First Lady of New Jersey
- In role January 15, 1974 – January 19, 1982
- Governor: Brendan Byrne
- Preceded by: Elizabeth Cahill
- Succeeded by: Deborah Kean

Personal details
- Born: Jean Featherly October 17, 1926 Newark, New Jersey, U.S.
- Died: August 9, 2015 (aged 88) Princeton, New Jersey, U.S.
- Political party: Democratic
- Spouse: Brendan T. Byrne ​ ​(m. 1953; div. 1993)​
- Children: 7
- Education: Bucknell University (BA) New York University (MA)
- Occupation: Educator

= Jean Byrne =

American teacher (1926–2015)

Jean Byrne (October 17, 1926 – August 9, 2015) was an American educator who was the first lady of New Jersey from 1974 to 1982 during the tenure of her former husband, two-term Governor Brendan Byrne.

== Early life and education ==
Byrne was born Jean Featherly in Newark, New Jersey, to Jane Crysler Featherly and George Featherly. She was raised in nearby West Orange. She received her bachelor's degree from Bucknell University and her master's degree from New York University.

== Career ==
She taught second grade at an elementary school in West Orange, New Jersey. However, she was forced to leave her teaching position once she became pregnant with her first child, who was born in 1954. She referred to that era of mandatory withdrawal from public life during pregnancy as the "dark ages" during a 2013 interview with Rutgers University.

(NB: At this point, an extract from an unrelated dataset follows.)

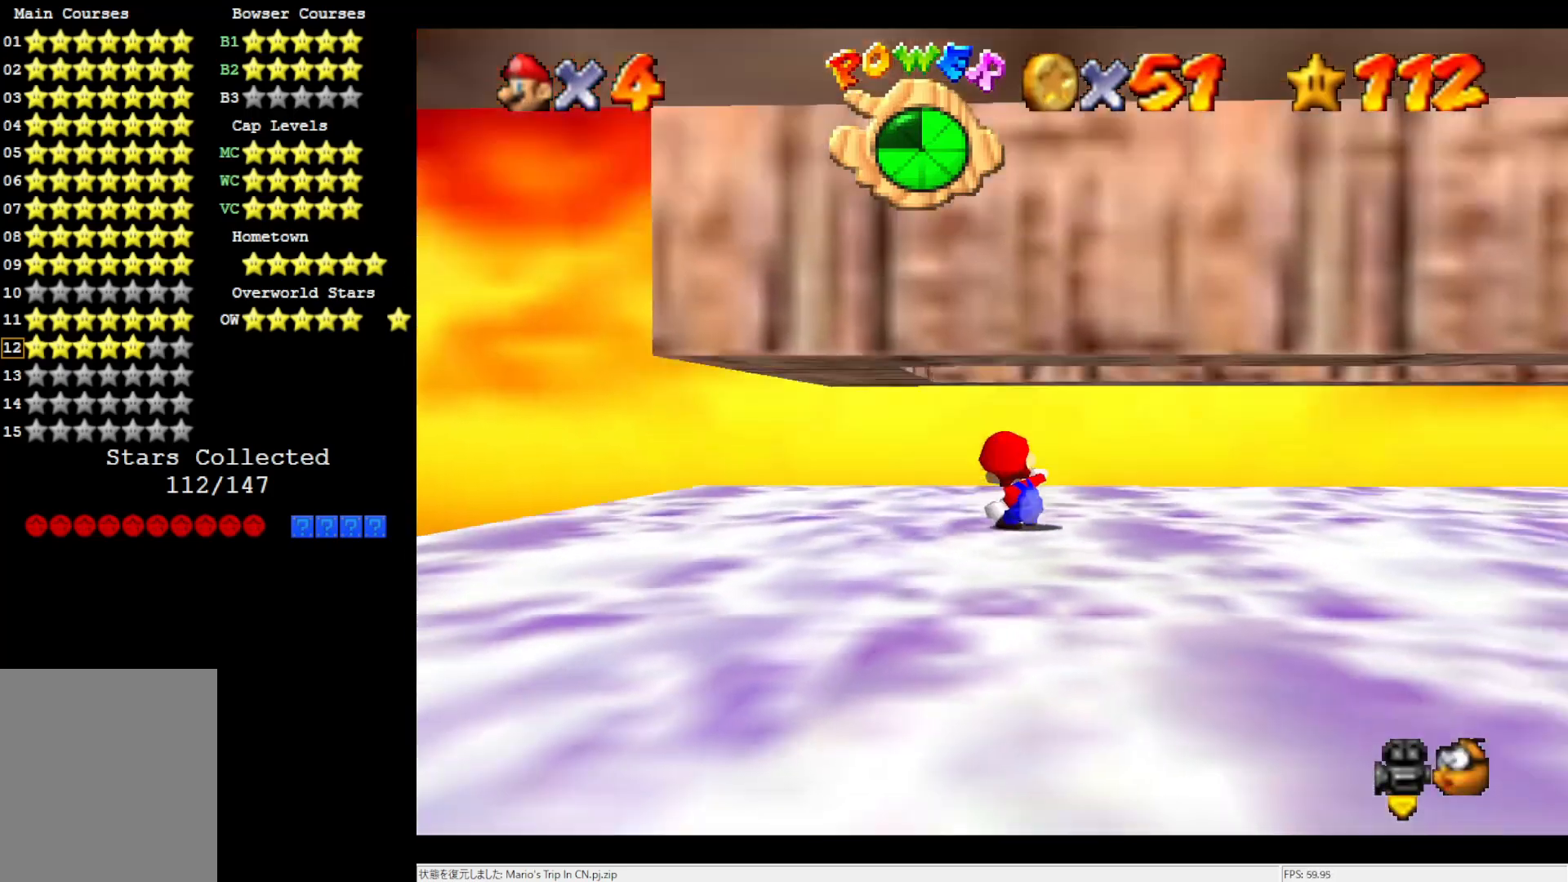
{"buttons": [], "left_stick": "center", "events": [[33, "C_RIGHT", "down"], [100, "C_RIGHT", "up"], [200, "C_RIGHT", "down"], [283, "C_RIGHT", "up"]]}
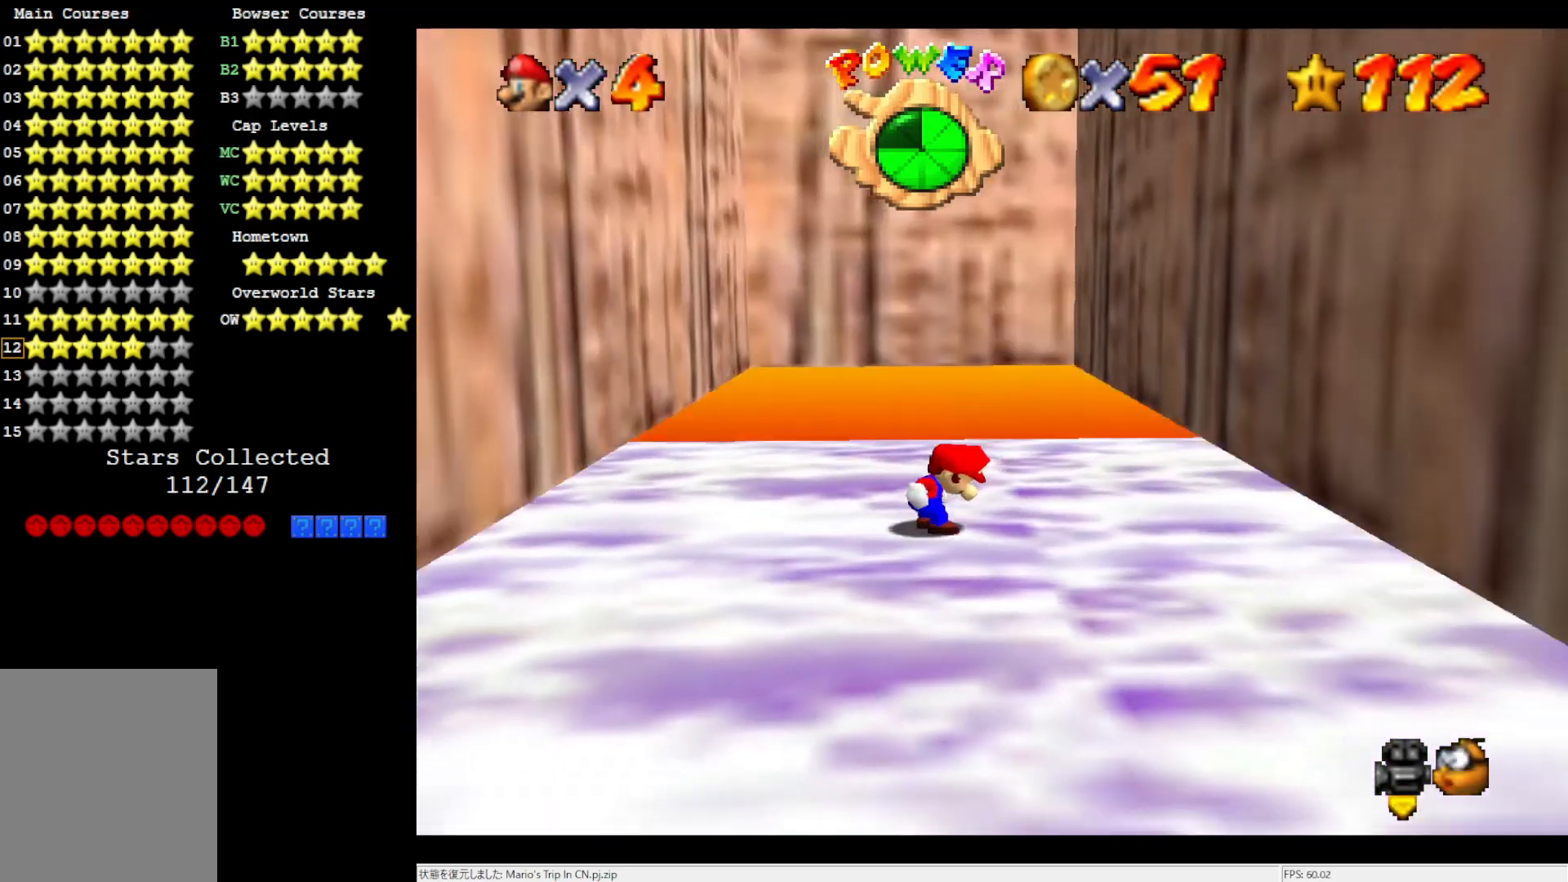
{"buttons": [], "left_stick": "down-left", "events": [[50, "C_RIGHT", "down"], [167, "C_RIGHT", "up"], [183, "left_stick", "down"], [433, "left_stick", "down-left"]]}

Brendan Byrne was twice elected Governor of New Jersey, serving from 1974 to 1982. As the state's First Lady, Byrne largely focused on issues related to healthcare and education. One of Byrne's main causes was advocating for research on Down syndrome, with which one of her daughters was affected. The role of First Lady also afforded Byrne the opportunity to host a number of dignitaries at Morven, the former New Jersey governors' residence in Princeton, including Queen Elizabeth II, Prince Philip, Duke of Edinburgh, and Grace Kelly. Jean and Brendan Byrne divorced in 1993.

== Personal life ==
She had married Brendan Byrne in 1953, with whom she had seven children: Brendan (born 1954), Susan (born 1956), Nancy (born 1957), Timothy (born 1961), Mary Anne (born 1963), Barbara (born 1967), and William (born 1969).

A resident of Princeton and an avid gardener, died from complications of babesiosis, a tick-borne illness affecting red blood cells, on August 9, 2015, at the age of 88. She was survived by six of her seven children.